Odor | Temperature | Ratio | Height |
---|---|---|---|

66 | -1 | -1 | 0 |

58 | -1 | 0 | -1 |

65 | 0 | -1 | -1 |

-31 | 0 | 0 | 0 |

39 | 1 | -1 | 0 |

17 | 1 | 0 | -1 |

7 | 0 | 1 | -1 |

-35 | 0 | 0 | 0 |

43 | -1 | 1 | 0 |

-5 | -1 | 0 | 1 |

43 | 0 | -1 | 1 |

-26 | 0 | 0 | 0 |

49 | 1 | 1 | 0 |

-40 | 1 | 0 | 1 |

-22 | 0 | 1 | 1 |

First, we will fit a response surface regression model consisting of all of the first-order and second-order terms.
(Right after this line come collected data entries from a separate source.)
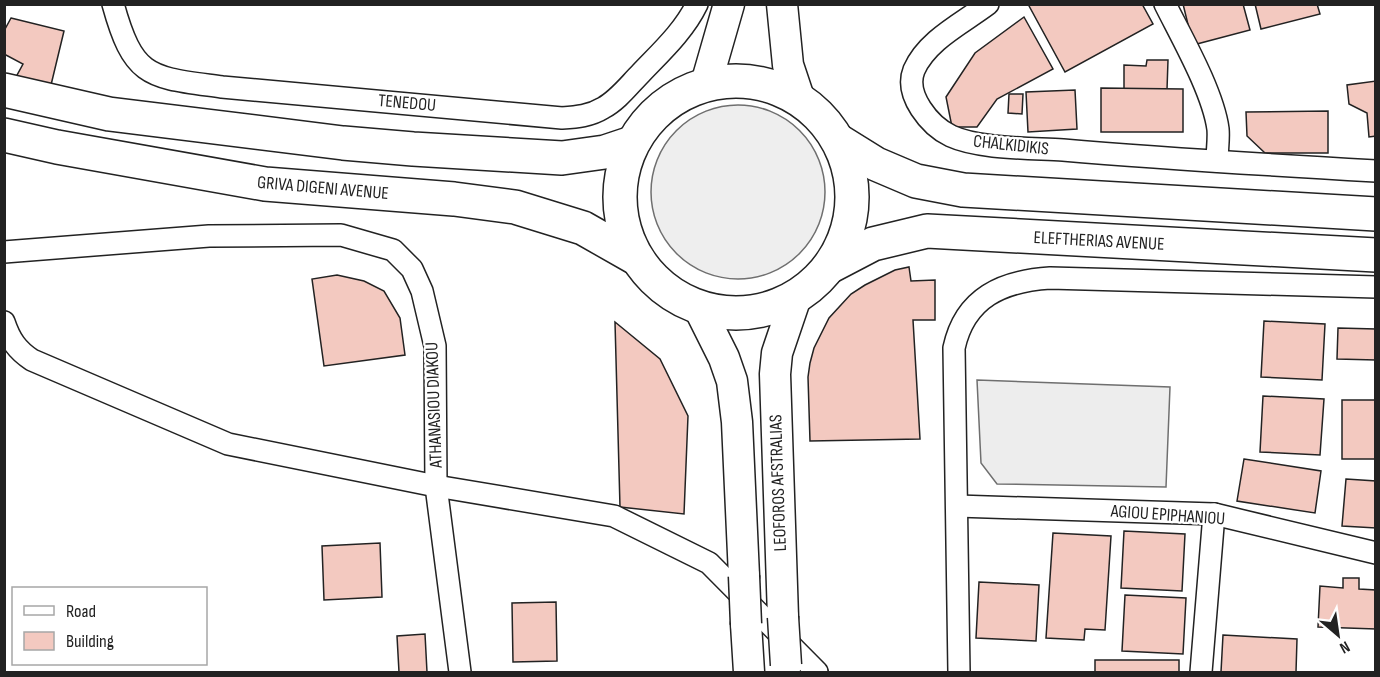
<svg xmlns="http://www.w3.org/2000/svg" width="1380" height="677" font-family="'Sofia Sans Condensed',sans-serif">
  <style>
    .green { fill: #eee; stroke: #6f6f6f; stroke-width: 1.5 }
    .parking { fill: #ededed; stroke: #6f6f6f; stroke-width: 1.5 }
    .building { fill: #f3c9c0; stroke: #222; stroke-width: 1.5 }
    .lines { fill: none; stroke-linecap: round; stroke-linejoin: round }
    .street-casing { stroke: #222; stroke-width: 24 }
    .secondary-casing { stroke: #222; stroke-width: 33 }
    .highway-casing { stroke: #222; stroke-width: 36 }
    .street { stroke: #fff; stroke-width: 21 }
    .secondary { stroke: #fff; stroke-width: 30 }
    .highway { stroke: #fff; stroke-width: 33 }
    .secondary-bridge-casing { stroke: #222; stroke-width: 33; stroke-linecap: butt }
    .secondary-bridge { stroke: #fff; stroke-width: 30 }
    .labels { text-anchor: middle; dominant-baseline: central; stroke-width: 4.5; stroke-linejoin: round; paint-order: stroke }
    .street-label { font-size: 18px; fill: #222; stroke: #fff }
  </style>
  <rect width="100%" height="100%" fill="#fff"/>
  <circle class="green" cx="738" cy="192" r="87"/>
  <polygon class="parking" points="977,380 1170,387 1166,487 997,484 981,463"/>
  <g class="building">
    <polygon points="1028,4 1142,4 1153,24 1065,72"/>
    <polygon points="1183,4 1243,4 1250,30 1193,45"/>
    <polygon points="1255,4 1317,4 1320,14 1261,29"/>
    <polygon points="1024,17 1053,69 997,99 977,127 952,127 946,97 975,53"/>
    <polygon points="11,18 64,31 51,85 16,77 23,64 4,54 4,31"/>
    <polygon points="1147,60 1168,60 1167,90 1124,89 1124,65 1146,66"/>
    <polygon points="1376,81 1376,136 1369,137 1367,113 1349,104 1347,85"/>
    <polygon points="1101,88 1183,89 1183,132 1101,132"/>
    <polygon points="1075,90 1077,129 1028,132 1026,92"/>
    <polygon points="1009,94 1023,94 1022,114 1008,113"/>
    <polygon points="1328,111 1328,153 1265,153 1247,136 1246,112"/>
    <polygon points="909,267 911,281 935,280 935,320 913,320 920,439 810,441 808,377 810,363 814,348 829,318 851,294 865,285 895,270"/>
    <polygon points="337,275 364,281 384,291 400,318 405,355 324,366 312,279"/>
    <polygon points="1264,321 1325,324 1322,380 1261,377"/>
    <polygon points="615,322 660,359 688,416 684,514 620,507"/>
    <polygon points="1338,328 1376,329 1376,360 1337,359"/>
    <polygon points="1263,396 1324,399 1320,455 1260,452"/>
    <rect x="1342" y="400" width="34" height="59"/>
    <polygon points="1244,459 1321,471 1315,513 1237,501"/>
    <polygon points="1346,479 1376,481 1376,528 1342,526"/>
    <polygon points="1124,531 1185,534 1182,591 1121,588"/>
    <polygon points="1053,533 1111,536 1105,630 1085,629 1084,640 1046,638"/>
    <polygon points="380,543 382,597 324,600 322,546"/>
    <polygon points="1343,578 1359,578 1359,589 1376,590 1376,629 1318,627 1320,586 1343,588"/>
    <polygon points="979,582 1039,585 1036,641 976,638"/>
    <polygon points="1125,595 1186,598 1183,654 1122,651"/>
    <polygon points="556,602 557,661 513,662 512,603"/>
    <polygon points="425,634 427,672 399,672 397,636"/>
    <polygon points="1223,635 1297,639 1296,672 1221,672"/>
    <rect x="1095" y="660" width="84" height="12"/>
  </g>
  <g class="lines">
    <g class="street-casing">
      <g id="street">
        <path d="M113,4C134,80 150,77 222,87L562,118C577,117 590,116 603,108C618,100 629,85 641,73C661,52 684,31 697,4"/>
        <path d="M988,4C963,23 927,40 914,70C904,95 930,126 951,136C979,149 1031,148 1063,150C1167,159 1271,165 1376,171"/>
        <path d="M1165,4C1182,38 1213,92 1218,129C1219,139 1217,151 1217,161"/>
        <polyline points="4,252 209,236 341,235 393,250 412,269 422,291 435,346 436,486 460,672"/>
        <path d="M4,322C10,340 17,350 32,360L228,444L436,486L614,516L709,563L817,672"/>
        <polyline points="957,506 1214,514 1376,553"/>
        <path d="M959,672L954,348C965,297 1003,281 1050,278L1376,287"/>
        <polyline points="1201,672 1214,514"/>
      </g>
    </g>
    <g class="secondary-casing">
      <g id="secondary">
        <polyline points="782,4 788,65 799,98"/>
        <polyline points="706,84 729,4"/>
        <polyline points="700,310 724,358 732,381 737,422 744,576"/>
        <polyline points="783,617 775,374 777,353 796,297"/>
        <polyline points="746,624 749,672"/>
      </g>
    </g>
    <g class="highway-casing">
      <g id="highway">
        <circle cx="736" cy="197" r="116"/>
        <polyline points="4,90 109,114 343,143 413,149 562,158 605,152 632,143"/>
        <polyline points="4,135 57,147 265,184 454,199 515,207 583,228 634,257"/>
        <polyline points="839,141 876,164 916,181 963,190 1376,214"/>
        <polyline points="829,267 873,244 927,231 1376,255"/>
      </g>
    </g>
    <use href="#street" class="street"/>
    <use href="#secondary" class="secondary"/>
    <use href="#highway" class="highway"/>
    <g class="secondary-bridge-casing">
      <g id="secondary-bridge">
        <polyline points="744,576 746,624"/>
        <polyline points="783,617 786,665"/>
      </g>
    </g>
    <use href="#secondary-bridge" class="secondary-bridge"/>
  </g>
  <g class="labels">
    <g class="street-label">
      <text transform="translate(407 103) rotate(5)">TENEDOU</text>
      <text transform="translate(1011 145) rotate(6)">CHALKIDIKIS</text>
      <text transform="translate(323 188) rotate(5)">GRIVA DIGENI AVENUE</text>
      <text transform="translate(1099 241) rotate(3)">ELEFTHERIAS AVENUE</text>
      <text transform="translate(434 405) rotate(-92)">ATHANASIOU DIAKOU</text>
      <text transform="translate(778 483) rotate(-92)">LEOFOROS AFSTRALIAS</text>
      <text transform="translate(1168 515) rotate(4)">AGIOU EPIPHANIOU</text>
    </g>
  </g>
  <rect width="1380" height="677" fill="none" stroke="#222222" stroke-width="12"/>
  <rect x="12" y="587" width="195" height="78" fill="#ffffff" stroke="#a7a7a7" stroke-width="1.5"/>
  <rect x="24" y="606" width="30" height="9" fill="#ffffff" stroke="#a7a7a7" stroke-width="1.5"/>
  <text x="66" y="617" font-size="18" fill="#222222">Road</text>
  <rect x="24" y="632" width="30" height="18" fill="#f3c9c0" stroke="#a7a7a7" stroke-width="1.5"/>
  <text x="66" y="647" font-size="18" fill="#222222">Building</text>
  <g transform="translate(1338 635) rotate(151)" stroke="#ffffff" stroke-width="4.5" paint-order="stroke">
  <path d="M0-4.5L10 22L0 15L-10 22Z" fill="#222222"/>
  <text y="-9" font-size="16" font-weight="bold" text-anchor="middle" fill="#222222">N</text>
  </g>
</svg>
The summary of this fit is given below:

## Model Summary

S | R-sq | R-sq(adj) | R-sq(pred) |
---|---|---|---|

18.7747 | 86.83% | 76.95% | 47.64% |

## Coefficients

Term | Coef | SE Coef | T-Value | P-Value | VIF |
---|---|---|---|---|---|

Constant | -30.7 | 10.8 | -2.83 | 0.022 | |

Temp | -12.13 | 6.64 | -1.83 | 0.105 | 1.00 |

Ratio | -17.00 | 6.64 | -2.56 | 0.034 | 1.00 |

Height | -21.37 | 6.64 | -3.22 | 0.012 | 1.00 |

Temp2 | 32.08 | 9.77 | 3.28 | 0.011 | 1.01 |

Ratio2 | 47.83 | 9.77 | 4.90 | 0.001 | 1.01 |

Height2 | 6.08 | 9.77 | 0.62 | 0.551 | 1.01 |

As you can see, the square of height is the least statistically significant, so we will drop that term and rerun the analysis. The summary of this new fit is given below:

## Model Summary

S | R-sq | R-sq(adj) | R-sq(pred) |
---|---|---|---|

18.1247 | 86.19% | 78.52% | 56.19% |

## Coefficients

Term | Coef | SE Coef | T-Value | P-Value | VIF |
---|---|---|---|---|---|

Constant | -26.92 | 8.71 | -3.09 | 0.013 | |

Temp | -12.13 | 6.41 | -1.89 | 0.091 | 1.00 |

Ratio | -17.00 | 6.41 | -2.65 | 0.026 | 1.00 |

Height | -21.37 | 6.41 | -3.34 | 0.009 | 1.00 |

Temp2 | 31.62 | 9.40 | 3.36 | 0.008 | 1.01 |

Ratio2 | 47.37 | 9.40 | 5.04 | 0.001 | 1.01 |

The temperature main effect (i.e., the first-order temperature term) is not significant at the usual 0.05 significance level. However, the square of temperature is statistically significant. To adhere to the hierarchy principle, we'll retain the temperature main effect in the model.